(Records taken from a collection)
-- start --

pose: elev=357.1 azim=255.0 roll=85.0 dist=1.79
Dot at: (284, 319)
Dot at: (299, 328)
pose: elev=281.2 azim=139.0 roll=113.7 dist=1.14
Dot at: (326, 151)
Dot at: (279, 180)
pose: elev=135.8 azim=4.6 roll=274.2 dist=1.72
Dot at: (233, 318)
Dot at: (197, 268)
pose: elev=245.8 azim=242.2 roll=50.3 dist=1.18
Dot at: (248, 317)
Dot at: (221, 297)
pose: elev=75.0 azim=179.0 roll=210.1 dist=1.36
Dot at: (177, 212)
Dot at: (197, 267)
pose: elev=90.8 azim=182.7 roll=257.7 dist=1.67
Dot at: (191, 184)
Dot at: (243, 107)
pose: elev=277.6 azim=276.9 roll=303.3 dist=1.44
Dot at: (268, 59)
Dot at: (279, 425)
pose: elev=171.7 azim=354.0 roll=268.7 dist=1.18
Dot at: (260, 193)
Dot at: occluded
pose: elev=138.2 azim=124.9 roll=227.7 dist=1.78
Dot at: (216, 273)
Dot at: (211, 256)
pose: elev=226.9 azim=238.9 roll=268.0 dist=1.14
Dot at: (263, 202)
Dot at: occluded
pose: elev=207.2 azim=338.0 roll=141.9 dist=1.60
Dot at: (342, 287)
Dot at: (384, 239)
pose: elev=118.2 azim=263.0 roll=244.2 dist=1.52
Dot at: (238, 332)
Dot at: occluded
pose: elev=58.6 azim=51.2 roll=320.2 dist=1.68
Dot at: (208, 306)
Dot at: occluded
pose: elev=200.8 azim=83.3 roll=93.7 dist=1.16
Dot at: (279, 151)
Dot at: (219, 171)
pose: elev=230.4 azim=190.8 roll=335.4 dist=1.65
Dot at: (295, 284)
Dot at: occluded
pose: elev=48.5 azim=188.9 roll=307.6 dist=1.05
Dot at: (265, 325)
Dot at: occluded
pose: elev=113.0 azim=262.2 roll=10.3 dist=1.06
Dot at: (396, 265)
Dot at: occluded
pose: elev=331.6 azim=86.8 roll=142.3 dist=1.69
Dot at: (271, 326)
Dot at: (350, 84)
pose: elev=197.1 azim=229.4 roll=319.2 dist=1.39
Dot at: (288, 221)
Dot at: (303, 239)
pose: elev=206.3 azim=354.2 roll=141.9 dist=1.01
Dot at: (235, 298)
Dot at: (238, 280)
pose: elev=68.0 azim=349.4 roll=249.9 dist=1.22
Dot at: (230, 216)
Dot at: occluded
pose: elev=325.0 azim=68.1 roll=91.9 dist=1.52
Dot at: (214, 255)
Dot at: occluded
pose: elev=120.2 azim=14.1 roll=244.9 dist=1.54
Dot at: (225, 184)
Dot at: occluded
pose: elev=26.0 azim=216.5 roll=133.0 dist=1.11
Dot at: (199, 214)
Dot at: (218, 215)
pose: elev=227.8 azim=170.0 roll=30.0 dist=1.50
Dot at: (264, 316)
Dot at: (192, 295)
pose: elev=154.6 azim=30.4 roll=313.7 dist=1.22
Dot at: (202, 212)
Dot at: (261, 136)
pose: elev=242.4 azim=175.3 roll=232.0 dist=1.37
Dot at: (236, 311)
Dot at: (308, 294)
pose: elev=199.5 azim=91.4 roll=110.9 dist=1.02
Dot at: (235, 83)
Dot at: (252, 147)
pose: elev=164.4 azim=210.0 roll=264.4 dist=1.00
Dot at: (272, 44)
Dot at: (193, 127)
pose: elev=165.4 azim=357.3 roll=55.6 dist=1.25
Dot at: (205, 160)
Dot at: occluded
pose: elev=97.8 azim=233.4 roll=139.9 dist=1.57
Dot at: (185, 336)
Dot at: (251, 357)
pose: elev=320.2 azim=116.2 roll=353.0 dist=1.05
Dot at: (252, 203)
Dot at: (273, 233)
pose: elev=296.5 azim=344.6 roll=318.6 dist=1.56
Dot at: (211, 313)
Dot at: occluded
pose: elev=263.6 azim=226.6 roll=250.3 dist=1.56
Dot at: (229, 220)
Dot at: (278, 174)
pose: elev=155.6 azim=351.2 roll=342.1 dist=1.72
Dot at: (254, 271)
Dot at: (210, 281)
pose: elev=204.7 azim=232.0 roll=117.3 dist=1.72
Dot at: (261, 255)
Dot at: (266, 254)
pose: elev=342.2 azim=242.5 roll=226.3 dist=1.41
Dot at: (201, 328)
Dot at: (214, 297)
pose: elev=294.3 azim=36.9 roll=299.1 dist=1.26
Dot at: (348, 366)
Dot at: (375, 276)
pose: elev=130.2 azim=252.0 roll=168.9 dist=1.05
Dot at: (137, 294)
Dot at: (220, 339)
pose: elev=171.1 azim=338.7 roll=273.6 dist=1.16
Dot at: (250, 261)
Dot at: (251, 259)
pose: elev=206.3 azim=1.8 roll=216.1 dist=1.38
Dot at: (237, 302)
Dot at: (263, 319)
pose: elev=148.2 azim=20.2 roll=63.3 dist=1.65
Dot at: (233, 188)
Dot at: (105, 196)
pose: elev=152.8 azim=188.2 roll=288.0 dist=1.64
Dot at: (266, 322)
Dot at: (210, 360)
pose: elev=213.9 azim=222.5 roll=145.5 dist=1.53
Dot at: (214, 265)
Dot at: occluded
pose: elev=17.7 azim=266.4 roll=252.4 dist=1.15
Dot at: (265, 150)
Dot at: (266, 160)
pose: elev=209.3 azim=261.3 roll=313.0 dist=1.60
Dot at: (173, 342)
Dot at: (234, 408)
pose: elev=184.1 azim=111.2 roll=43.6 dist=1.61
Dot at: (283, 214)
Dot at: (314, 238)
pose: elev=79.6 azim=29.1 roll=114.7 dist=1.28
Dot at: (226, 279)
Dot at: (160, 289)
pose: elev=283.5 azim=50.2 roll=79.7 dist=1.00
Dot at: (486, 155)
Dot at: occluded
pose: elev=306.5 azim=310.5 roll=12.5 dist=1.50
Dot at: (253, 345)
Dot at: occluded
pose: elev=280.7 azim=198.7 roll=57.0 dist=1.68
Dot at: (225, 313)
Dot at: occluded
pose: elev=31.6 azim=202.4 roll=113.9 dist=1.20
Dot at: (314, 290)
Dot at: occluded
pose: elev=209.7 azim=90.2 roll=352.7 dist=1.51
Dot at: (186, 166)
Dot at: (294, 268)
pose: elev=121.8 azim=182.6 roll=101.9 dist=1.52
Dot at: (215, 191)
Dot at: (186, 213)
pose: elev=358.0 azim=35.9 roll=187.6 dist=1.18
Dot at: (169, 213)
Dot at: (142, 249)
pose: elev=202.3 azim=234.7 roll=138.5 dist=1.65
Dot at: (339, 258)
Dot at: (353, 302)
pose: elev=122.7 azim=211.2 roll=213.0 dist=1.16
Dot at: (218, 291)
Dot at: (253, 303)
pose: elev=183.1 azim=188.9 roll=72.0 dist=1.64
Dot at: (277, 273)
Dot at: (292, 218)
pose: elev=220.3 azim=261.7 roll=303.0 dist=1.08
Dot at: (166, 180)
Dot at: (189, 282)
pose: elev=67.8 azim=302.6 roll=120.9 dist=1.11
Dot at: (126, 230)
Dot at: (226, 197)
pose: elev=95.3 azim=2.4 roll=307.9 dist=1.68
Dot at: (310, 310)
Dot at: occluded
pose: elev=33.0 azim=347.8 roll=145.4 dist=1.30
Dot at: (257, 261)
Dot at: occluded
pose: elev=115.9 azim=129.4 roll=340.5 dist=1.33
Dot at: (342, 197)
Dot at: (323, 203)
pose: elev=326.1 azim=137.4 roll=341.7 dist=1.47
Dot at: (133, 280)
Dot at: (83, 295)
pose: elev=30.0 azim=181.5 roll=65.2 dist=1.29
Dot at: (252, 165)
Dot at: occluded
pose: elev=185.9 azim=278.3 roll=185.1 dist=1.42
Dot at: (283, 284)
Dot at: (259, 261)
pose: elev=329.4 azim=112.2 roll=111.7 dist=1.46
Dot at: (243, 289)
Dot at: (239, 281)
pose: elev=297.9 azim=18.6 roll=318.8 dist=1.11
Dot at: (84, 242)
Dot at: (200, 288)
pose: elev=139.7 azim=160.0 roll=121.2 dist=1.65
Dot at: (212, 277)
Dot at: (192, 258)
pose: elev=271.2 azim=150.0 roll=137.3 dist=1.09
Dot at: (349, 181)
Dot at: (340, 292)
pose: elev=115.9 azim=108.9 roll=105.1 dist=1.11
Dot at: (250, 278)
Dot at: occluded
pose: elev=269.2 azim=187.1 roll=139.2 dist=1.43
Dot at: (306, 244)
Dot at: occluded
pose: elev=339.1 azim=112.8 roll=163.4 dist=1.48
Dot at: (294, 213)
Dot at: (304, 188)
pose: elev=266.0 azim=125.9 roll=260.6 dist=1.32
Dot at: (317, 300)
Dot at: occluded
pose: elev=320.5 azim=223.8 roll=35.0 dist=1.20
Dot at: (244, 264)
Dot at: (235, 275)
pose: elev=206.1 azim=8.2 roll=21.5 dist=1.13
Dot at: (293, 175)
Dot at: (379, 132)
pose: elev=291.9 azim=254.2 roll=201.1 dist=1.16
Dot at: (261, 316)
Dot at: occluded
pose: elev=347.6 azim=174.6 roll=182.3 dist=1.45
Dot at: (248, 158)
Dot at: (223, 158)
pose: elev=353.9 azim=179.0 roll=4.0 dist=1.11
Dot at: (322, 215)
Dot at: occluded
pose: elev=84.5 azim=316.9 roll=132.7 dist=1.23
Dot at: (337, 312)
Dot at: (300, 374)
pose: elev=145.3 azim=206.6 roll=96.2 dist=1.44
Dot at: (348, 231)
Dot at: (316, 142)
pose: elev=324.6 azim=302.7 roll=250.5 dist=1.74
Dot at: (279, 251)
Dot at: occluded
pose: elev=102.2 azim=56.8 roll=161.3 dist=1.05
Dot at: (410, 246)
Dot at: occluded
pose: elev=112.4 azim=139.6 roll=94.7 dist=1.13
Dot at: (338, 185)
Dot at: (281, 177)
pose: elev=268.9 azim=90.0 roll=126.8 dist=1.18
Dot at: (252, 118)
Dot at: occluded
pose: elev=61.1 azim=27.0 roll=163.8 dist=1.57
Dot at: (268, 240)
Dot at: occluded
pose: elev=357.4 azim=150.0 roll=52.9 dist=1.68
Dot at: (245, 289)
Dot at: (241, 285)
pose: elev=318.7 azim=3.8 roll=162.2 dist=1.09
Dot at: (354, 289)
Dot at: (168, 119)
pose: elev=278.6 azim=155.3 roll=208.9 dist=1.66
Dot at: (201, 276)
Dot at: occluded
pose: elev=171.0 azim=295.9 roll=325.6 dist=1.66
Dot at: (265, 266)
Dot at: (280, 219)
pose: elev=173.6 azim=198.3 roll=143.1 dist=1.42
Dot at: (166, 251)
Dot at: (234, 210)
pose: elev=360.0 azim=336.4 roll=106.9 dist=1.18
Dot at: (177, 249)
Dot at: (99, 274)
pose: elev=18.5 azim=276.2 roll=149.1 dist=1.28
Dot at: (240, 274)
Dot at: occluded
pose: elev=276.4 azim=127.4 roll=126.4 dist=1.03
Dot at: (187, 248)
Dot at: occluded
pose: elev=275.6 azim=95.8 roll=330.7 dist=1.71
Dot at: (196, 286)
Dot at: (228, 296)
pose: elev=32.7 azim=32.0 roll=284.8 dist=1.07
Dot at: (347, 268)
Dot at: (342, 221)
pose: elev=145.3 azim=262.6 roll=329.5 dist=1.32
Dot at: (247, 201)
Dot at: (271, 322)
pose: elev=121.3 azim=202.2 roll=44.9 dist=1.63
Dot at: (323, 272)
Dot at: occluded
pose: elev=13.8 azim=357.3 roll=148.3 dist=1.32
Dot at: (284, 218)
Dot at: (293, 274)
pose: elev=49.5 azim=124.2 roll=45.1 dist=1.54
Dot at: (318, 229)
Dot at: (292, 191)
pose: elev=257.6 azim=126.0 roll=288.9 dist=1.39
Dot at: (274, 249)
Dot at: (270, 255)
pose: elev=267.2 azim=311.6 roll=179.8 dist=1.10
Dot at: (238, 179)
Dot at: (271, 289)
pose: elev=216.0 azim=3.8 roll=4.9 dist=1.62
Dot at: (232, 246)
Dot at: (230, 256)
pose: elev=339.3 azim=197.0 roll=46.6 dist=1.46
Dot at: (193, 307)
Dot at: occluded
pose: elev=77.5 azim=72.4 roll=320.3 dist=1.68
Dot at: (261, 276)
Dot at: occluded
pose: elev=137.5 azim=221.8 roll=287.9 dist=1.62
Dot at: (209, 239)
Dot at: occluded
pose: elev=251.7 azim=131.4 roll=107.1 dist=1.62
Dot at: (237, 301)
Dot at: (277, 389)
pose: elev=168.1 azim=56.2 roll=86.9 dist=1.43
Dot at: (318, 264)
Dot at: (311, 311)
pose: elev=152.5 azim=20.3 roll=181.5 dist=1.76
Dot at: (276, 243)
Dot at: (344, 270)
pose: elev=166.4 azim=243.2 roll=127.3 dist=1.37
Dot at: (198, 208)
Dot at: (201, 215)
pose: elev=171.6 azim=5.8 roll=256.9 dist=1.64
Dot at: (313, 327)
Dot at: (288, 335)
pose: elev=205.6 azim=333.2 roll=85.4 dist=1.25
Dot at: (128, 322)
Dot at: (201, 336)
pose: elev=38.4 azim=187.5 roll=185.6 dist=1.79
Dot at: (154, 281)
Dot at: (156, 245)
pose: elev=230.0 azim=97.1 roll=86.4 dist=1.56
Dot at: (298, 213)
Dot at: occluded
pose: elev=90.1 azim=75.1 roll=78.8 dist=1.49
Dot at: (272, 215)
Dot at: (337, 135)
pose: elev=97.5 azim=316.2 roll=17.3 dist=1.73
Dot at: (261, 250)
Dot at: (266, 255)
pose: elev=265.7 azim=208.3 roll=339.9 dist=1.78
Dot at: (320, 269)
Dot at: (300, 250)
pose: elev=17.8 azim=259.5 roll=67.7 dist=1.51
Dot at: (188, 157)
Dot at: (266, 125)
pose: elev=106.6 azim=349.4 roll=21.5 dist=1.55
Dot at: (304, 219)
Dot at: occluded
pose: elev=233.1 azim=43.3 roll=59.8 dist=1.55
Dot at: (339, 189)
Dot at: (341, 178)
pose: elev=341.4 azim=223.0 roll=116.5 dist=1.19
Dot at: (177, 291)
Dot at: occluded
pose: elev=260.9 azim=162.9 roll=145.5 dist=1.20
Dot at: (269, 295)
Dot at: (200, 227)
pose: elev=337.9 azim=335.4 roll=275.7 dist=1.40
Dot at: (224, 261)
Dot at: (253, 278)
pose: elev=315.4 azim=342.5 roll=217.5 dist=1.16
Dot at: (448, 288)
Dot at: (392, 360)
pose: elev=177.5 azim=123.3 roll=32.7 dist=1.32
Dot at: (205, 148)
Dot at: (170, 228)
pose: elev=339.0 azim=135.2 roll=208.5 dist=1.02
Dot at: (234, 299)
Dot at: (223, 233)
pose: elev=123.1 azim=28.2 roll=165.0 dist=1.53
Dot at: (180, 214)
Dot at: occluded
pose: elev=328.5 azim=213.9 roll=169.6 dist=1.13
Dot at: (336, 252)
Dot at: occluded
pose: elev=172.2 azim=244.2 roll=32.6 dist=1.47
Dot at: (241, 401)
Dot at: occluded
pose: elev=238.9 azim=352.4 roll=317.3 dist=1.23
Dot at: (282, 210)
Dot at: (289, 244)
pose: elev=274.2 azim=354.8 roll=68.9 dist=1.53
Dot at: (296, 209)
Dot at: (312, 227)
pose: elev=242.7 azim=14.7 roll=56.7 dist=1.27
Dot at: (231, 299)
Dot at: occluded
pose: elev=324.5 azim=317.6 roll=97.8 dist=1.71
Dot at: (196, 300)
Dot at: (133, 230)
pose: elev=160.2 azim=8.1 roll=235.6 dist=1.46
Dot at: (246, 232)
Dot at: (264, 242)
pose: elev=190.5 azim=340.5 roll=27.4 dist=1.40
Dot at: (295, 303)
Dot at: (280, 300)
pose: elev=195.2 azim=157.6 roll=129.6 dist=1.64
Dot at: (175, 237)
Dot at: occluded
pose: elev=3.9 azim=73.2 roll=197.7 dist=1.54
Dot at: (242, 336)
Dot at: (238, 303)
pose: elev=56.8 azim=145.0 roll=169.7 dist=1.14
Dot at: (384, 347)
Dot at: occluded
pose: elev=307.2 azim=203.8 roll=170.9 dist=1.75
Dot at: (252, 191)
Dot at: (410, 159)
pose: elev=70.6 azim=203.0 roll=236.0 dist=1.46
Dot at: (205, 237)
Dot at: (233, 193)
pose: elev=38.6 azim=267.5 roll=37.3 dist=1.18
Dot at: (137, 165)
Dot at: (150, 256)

-- end --

### Problem requirements
Reproduce the part of the records that opens with the line containing "pose: elev=95.3 azim=2.4 roll=307.9 dist=1.68" and closes with the line containing "Dot at: (235, 275)", both lines included.

### Reply to the exercise
pose: elev=95.3 azim=2.4 roll=307.9 dist=1.68
Dot at: (310, 310)
Dot at: occluded
pose: elev=33.0 azim=347.8 roll=145.4 dist=1.30
Dot at: (257, 261)
Dot at: occluded
pose: elev=115.9 azim=129.4 roll=340.5 dist=1.33
Dot at: (342, 197)
Dot at: (323, 203)
pose: elev=326.1 azim=137.4 roll=341.7 dist=1.47
Dot at: (133, 280)
Dot at: (83, 295)
pose: elev=30.0 azim=181.5 roll=65.2 dist=1.29
Dot at: (252, 165)
Dot at: occluded
pose: elev=185.9 azim=278.3 roll=185.1 dist=1.42
Dot at: (283, 284)
Dot at: (259, 261)
pose: elev=329.4 azim=112.2 roll=111.7 dist=1.46
Dot at: (243, 289)
Dot at: (239, 281)
pose: elev=297.9 azim=18.6 roll=318.8 dist=1.11
Dot at: (84, 242)
Dot at: (200, 288)
pose: elev=139.7 azim=160.0 roll=121.2 dist=1.65
Dot at: (212, 277)
Dot at: (192, 258)
pose: elev=271.2 azim=150.0 roll=137.3 dist=1.09
Dot at: (349, 181)
Dot at: (340, 292)
pose: elev=115.9 azim=108.9 roll=105.1 dist=1.11
Dot at: (250, 278)
Dot at: occluded
pose: elev=269.2 azim=187.1 roll=139.2 dist=1.43
Dot at: (306, 244)
Dot at: occluded
pose: elev=339.1 azim=112.8 roll=163.4 dist=1.48
Dot at: (294, 213)
Dot at: (304, 188)
pose: elev=266.0 azim=125.9 roll=260.6 dist=1.32
Dot at: (317, 300)
Dot at: occluded
pose: elev=320.5 azim=223.8 roll=35.0 dist=1.20
Dot at: (244, 264)
Dot at: (235, 275)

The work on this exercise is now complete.